L’expert en aviation du Ghana clarifie le protocole de détresse de 60 minutes après une perte de radar

Maria

Festus aboagye

L’expert en sécurité à la retraite, le colonel Festus Aboagye, a détaillé les procédures critiques pour déclarer les urgences des avions au Ghana, contrer la confusion du public après un accident d’hélicoptère militaire.

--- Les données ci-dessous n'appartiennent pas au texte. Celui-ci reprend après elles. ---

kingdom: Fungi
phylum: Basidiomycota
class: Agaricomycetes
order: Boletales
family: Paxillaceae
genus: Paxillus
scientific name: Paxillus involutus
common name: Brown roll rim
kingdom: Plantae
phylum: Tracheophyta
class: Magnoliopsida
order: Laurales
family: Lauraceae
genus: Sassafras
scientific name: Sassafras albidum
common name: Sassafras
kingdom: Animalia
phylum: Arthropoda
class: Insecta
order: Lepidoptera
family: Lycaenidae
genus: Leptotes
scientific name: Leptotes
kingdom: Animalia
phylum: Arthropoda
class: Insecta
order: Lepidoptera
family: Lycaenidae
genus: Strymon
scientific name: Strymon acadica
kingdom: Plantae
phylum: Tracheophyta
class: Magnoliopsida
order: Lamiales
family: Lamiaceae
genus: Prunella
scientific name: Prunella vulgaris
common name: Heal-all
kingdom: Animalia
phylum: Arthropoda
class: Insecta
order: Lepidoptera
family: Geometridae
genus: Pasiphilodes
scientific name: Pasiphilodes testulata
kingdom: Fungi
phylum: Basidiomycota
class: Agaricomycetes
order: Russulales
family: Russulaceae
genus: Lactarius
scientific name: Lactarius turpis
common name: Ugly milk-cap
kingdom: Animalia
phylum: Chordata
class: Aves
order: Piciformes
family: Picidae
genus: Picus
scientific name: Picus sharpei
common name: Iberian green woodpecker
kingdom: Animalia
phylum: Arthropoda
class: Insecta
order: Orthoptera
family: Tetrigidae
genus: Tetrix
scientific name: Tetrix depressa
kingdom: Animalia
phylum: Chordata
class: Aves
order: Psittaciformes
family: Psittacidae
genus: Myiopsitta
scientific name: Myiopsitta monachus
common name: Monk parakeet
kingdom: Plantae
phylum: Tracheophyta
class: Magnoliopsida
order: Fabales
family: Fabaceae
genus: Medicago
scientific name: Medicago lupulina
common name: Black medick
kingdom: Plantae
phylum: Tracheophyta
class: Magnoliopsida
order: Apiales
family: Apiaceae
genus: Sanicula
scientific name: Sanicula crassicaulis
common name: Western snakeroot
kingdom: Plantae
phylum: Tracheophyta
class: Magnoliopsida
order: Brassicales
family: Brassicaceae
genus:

Son interview du 16 août TV3 a souligné que la disparition du radar ne signale pas immédiatement une catastrophe.

« La déclaration de détresse se produit après 60 minutes, pas 30 », a déclaré Aboagye, s’attaquant aux idées fausses après la tragédie de l’Airforce Z9. Il a expliqué les limitations radar: «Un avion volant en dessous de 1 000 à 3 000 pieds ou en terrain accidenté peut disparaître sans s’écraser.

Les protocoles de l’OACI exigent une phase d’alerte de 30 minutes, puis 30 minutes de détresse avant l’état d’urgence. »

Détaillant le calendrier des incidents du 6 août, il a noté: «Après avoir disparu à 10h02, les contrôleurs ont attendu jusqu’à 10h32 pour initier des alertes.

Ce n’est qu’à 11h02 sans contact que la détresse a été déclarée. » Cela contre les théories, l’hélicoptère s’est écrasé immédiatement après avoir perdu le radar à 10:16.

Imaginez voler à travers les régions montagneuses du Ghana où la couverture radar baisse. Les idées d’Aboagye révèlent comment le terrain et l’altitude dictent les fenêtres de réponse une nuance souvent perdue dans les crises publiques.

Sa clarification vise à prévenir les jugements précipités lors des incidents futurs tout en confirmant les normes de l’OACO.